Woolworth's, an early five and dime store chain, opened their first luncheonette in New Albany, Indiana around 1923, and expanded rapidly from there.[1] Lunch counters were often found in other dimestores, like Newberry's, S. H. Kress, H.L. Green, W.T. Grant, McLellan's or McCrory's. Members of the retail staff who had taken lunch counter training would staff the counter during lunch time. A lunch counter was built into dime-stores as late as the 1950s, but into the 1960s they lost popularity to fast food restaurants such as McDonald's and convenience stores such as 7-Eleven.
Typical foods served were hot and cold sandwiches (such as ham and cheese, grilled cheese, BLT, patty melt, and egg salad), soups, pie, ice cream (including sundaes, ice cream sodas, and milkshakes), soda, coffee, and hot chocolate.

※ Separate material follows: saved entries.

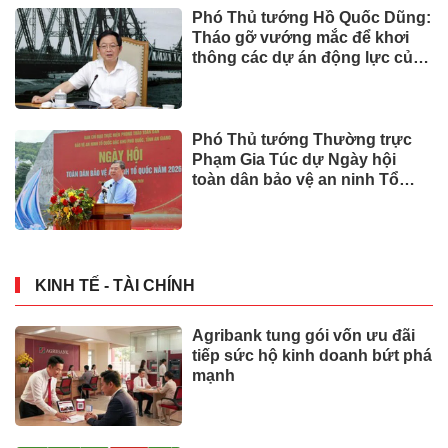
Phó Thủ tướng Hồ Quốc Dũng:
Tháo gỡ vướng mắc để khơi
thông các dự án động lực của
Cần Thơ
Phó Thủ tướng Thường trực
Phạm Gia Túc dự Ngày hội
toàn dân bảo vệ an ninh Tổ
quốc tại Đặc khu Phú Quốc
KINH TẾ - TÀI CHÍNH
Agribank tung gói vốn ưu đãi
tiếp sức hộ kinh doanh bứt phá
mạnh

Integrating lunch counters in the Southern United States through the use of sit-in political protests in the 1960s was a major accomplishment of the civil rights movement. These involved African Americans and their supporters sitting at the lunch counter in areas designated for "whites only", insisting that they be served food and beverages. The Woolworth's lunch counter in Greensboro, North Carolina was the site of one of the first such sit-ins in 1960. In recognition of its significance, part of the Greensboro lunch counter has been installed at the Smithsonian Institution's National Museum of American History, while the former Woolworth's building is now the site of International Civil Rights Center and Museum.